• _PROMPT_: Please return every one of the records below word for word, with no changes.

──────── RECORDS SHOWN

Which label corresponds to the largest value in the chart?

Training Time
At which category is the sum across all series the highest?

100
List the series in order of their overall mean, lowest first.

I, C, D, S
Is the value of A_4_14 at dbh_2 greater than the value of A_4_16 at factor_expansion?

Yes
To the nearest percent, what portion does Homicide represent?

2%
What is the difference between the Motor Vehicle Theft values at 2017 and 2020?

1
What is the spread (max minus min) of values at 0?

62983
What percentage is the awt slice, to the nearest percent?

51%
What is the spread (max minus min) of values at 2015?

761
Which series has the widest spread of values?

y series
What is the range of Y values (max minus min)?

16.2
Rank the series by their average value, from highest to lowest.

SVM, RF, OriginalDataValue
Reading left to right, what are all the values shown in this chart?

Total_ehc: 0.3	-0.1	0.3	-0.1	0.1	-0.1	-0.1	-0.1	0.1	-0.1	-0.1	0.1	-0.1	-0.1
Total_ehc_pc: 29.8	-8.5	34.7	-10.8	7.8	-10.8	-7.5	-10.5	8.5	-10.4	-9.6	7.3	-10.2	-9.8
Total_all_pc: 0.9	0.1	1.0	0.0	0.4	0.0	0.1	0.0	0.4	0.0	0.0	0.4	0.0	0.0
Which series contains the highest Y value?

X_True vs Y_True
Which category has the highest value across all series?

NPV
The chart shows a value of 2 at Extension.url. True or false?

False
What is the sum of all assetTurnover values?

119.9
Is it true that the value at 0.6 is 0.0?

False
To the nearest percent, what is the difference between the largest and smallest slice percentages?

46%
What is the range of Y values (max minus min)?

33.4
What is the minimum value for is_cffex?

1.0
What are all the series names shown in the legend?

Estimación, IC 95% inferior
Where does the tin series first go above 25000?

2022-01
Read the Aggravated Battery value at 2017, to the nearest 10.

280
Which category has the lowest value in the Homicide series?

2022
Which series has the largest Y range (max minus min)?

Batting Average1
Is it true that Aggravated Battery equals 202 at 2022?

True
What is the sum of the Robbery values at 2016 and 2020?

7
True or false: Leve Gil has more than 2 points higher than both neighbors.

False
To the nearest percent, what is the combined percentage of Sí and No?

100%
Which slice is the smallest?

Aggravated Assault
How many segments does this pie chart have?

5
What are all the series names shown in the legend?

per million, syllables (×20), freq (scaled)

────────────────

• _EXERCISE OUTPUT_:
Which label corresponds to the largest value in the chart?

Training Time
At which category is the sum across all series the highest?

100
List the series in order of their overall mean, lowest first.

I, C, D, S
Is the value of A_4_14 at dbh_2 greater than the value of A_4_16 at factor_expansion?

Yes
To the nearest percent, what portion does Homicide represent?

2%
What is the difference between the Motor Vehicle Theft values at 2017 and 2020?

1
What is the spread (max minus min) of values at 0?

62983
What percentage is the awt slice, to the nearest percent?

51%
What is the spread (max minus min) of values at 2015?

761
Which series has the widest spread of values?

y series
What is the range of Y values (max minus min)?

16.2
Rank the series by their average value, from highest to lowest.

SVM, RF, OriginalDataValue
Reading left to right, what are all the values shown in this chart?

Total_ehc: 0.3	-0.1	0.3	-0.1	0.1	-0.1	-0.1	-0.1	0.1	-0.1	-0.1	0.1	-0.1	-0.1
Total_ehc_pc: 29.8	-8.5	34.7	-10.8	7.8	-10.8	-7.5	-10.5	8.5	-10.4	-9.6	7.3	-10.2	-9.8
Total_all_pc: 0.9	0.1	1.0	0.0	0.4	0.0	0.1	0.0	0.4	0.0	0.0	0.4	0.0	0.0
Which series contains the highest Y value?

X_True vs Y_True
Which category has the highest value across all series?

NPV
The chart shows a value of 2 at Extension.url. True or false?

False
What is the sum of all assetTurnover values?

119.9
Is it true that the value at 0.6 is 0.0?

False
To the nearest percent, what is the difference between the largest and smallest slice percentages?

46%
What is the range of Y values (max minus min)?

33.4
What is the minimum value for is_cffex?

1.0
What are all the series names shown in the legend?

Estimación, IC 95% inferior
Where does the tin series first go above 25000?

2022-01
Read the Aggravated Battery value at 2017, to the nearest 10.

280
Which category has the lowest value in the Homicide series?

2022
Which series has the largest Y range (max minus min)?

Batting Average1
Is it true that Aggravated Battery equals 202 at 2022?

True
What is the sum of the Robbery values at 2016 and 2020?

7
True or false: Leve Gil has more than 2 points higher than both neighbors.

False
To the nearest percent, what is the combined percentage of Sí and No?

100%
Which slice is the smallest?

Aggravated Assault
How many segments does this pie chart have?

5
What are all the series names shown in the legend?

per million, syllables (×20), freq (scaled)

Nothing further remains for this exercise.